● Problem statement
All lines of the material must be output verbatim.

BEGIN Provided data

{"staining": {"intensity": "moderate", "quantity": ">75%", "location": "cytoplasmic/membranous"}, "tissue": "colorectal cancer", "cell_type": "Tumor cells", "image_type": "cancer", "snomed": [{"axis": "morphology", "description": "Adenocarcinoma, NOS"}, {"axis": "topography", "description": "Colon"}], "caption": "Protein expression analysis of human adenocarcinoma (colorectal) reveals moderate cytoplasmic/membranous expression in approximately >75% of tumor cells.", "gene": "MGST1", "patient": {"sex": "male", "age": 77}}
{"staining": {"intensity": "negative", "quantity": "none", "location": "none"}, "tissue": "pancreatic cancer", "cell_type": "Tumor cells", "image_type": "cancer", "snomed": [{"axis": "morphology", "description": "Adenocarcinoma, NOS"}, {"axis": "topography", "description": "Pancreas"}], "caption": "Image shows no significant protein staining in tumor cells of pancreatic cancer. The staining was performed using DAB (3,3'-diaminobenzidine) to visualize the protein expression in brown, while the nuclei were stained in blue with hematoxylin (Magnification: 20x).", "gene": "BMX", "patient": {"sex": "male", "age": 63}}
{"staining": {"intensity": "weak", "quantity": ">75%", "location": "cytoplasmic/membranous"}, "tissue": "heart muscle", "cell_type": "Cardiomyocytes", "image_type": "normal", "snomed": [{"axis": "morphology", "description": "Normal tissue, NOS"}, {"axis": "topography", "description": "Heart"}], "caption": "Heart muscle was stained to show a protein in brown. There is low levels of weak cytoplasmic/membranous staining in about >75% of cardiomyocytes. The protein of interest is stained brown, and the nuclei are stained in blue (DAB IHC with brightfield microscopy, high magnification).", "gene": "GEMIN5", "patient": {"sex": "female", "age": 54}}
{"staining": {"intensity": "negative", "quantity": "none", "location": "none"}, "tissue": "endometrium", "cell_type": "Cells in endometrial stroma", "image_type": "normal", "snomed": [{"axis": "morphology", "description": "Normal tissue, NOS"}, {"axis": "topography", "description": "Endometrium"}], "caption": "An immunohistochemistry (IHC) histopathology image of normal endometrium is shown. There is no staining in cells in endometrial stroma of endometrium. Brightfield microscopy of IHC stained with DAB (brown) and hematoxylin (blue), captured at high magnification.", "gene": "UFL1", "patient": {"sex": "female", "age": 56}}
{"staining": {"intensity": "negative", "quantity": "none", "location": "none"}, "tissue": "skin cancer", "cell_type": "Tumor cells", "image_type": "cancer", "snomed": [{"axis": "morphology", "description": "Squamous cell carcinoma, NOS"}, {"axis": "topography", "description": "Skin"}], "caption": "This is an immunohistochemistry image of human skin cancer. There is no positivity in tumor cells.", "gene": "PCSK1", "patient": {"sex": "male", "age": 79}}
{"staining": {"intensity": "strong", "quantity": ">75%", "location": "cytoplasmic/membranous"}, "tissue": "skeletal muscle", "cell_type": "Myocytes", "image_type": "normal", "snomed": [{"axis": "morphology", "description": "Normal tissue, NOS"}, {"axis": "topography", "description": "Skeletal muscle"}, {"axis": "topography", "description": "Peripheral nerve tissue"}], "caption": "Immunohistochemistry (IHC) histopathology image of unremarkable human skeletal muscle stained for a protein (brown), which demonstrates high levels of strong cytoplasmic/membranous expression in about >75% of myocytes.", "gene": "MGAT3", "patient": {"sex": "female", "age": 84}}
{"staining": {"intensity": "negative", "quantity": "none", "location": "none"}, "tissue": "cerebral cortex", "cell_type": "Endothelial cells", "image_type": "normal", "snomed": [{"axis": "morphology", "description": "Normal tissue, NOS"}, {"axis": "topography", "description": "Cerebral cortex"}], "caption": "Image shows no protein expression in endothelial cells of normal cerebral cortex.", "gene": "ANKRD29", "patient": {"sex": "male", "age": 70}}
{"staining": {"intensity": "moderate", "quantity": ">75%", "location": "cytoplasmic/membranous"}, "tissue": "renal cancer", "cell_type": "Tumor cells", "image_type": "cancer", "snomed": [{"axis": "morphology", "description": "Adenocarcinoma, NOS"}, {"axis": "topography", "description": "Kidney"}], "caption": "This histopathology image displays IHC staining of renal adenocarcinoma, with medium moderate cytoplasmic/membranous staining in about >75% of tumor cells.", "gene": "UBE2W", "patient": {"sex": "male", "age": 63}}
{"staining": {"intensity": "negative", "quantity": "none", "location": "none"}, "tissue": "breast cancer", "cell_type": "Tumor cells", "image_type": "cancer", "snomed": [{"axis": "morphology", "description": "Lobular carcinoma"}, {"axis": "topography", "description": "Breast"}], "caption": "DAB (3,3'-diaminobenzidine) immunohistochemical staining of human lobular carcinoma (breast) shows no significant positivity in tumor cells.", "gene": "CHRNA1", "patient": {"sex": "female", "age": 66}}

END Provided data

● Answer section
{"staining": {"intensity": "moderate", "quantity": ">75%", "location": "cytoplasmic/membranous"}, "tissue": "colorectal cancer", "cell_type": "Tumor cells", "image_type": "cancer", "snomed": [{"axis": "morphology", "description": "Adenocarcinoma, NOS"}, {"axis": "topography", "description": "Colon"}], "caption": "Protein expression analysis of human adenocarcinoma (colorectal) reveals moderate cytoplasmic/membranous expression in approximately >75% of tumor cells.", "gene": "MGST1", "patient": {"sex": "male", "age": 77}}
{"staining": {"intensity": "negative", "quantity": "none", "location": "none"}, "tissue": "pancreatic cancer", "cell_type": "Tumor cells", "image_type": "cancer", "snomed": [{"axis": "morphology", "description": "Adenocarcinoma, NOS"}, {"axis": "topography", "description": "Pancreas"}], "caption": "Image shows no significant protein staining in tumor cells of pancreatic cancer. The staining was performed using DAB (3,3'-diaminobenzidine) to visualize the protein expression in brown, while the nuclei were stained in blue with hematoxylin (Magnification: 20x).", "gene": "BMX", "patient": {"sex": "male", "age": 63}}
{"staining": {"intensity": "weak", "quantity": ">75%", "location": "cytoplasmic/membranous"}, "tissue": "heart muscle", "cell_type": "Cardiomyocytes", "image_type": "normal", "snomed": [{"axis": "morphology", "description": "Normal tissue, NOS"}, {"axis": "topography", "description": "Heart"}], "caption": "Heart muscle was stained to show a protein in brown. There is low levels of weak cytoplasmic/membranous staining in about >75% of cardiomyocytes. The protein of interest is stained brown, and the nuclei are stained in blue (DAB IHC with brightfield microscopy, high magnification).", "gene": "GEMIN5", "patient": {"sex": "female", "age": 54}}
{"staining": {"intensity": "negative", "quantity": "none", "location": "none"}, "tissue": "endometrium", "cell_type": "Cells in endometrial stroma", "image_type": "normal", "snomed": [{"axis": "morphology", "description": "Normal tissue, NOS"}, {"axis": "topography", "description": "Endometrium"}], "caption": "An immunohistochemistry (IHC) histopathology image of normal endometrium is shown. There is no staining in cells in endometrial stroma of endometrium. Brightfield microscopy of IHC stained with DAB (brown) and hematoxylin (blue), captured at high magnification.", "gene": "UFL1", "patient": {"sex": "female", "age": 56}}
{"staining": {"intensity": "negative", "quantity": "none", "location": "none"}, "tissue": "skin cancer", "cell_type": "Tumor cells", "image_type": "cancer", "snomed": [{"axis": "morphology", "description": "Squamous cell carcinoma, NOS"}, {"axis": "topography", "description": "Skin"}], "caption": "This is an immunohistochemistry image of human skin cancer. There is no positivity in tumor cells.", "gene": "PCSK1", "patient": {"sex": "male", "age": 79}}
{"staining": {"intensity": "strong", "quantity": ">75%", "location": "cytoplasmic/membranous"}, "tissue": "skeletal muscle", "cell_type": "Myocytes", "image_type": "normal", "snomed": [{"axis": "morphology", "description": "Normal tissue, NOS"}, {"axis": "topography", "description": "Skeletal muscle"}, {"axis": "topography", "description": "Peripheral nerve tissue"}], "caption": "Immunohistochemistry (IHC) histopathology image of unremarkable human skeletal muscle stained for a protein (brown), which demonstrates high levels of strong cytoplasmic/membranous expression in about >75% of myocytes.", "gene": "MGAT3", "patient": {"sex": "female", "age": 84}}
{"staining": {"intensity": "negative", "quantity": "none", "location": "none"}, "tissue": "cerebral cortex", "cell_type": "Endothelial cells", "image_type": "normal", "snomed": [{"axis": "morphology", "description": "Normal tissue, NOS"}, {"axis": "topography", "description": "Cerebral cortex"}], "caption": "Image shows no protein expression in endothelial cells of normal cerebral cortex.", "gene": "ANKRD29", "patient": {"sex": "male", "age": 70}}
{"staining": {"intensity": "moderate", "quantity": ">75%", "location": "cytoplasmic/membranous"}, "tissue": "renal cancer", "cell_type": "Tumor cells", "image_type": "cancer", "snomed": [{"axis": "morphology", "description": "Adenocarcinoma, NOS"}, {"axis": "topography", "description": "Kidney"}], "caption": "This histopathology image displays IHC staining of renal adenocarcinoma, with medium moderate cytoplasmic/membranous staining in about >75% of tumor cells.", "gene": "UBE2W", "patient": {"sex": "male", "age": 63}}
{"staining": {"intensity": "negative", "quantity": "none", "location": "none"}, "tissue": "breast cancer", "cell_type": "Tumor cells", "image_type": "cancer", "snomed": [{"axis": "morphology", "description": "Lobular carcinoma"}, {"axis": "topography", "description": "Breast"}], "caption": "DAB (3,3'-diaminobenzidine) immunohistochemical staining of human lobular carcinoma (breast) shows no significant positivity in tumor cells.", "gene": "CHRNA1", "patient": {"sex": "female", "age": 66}}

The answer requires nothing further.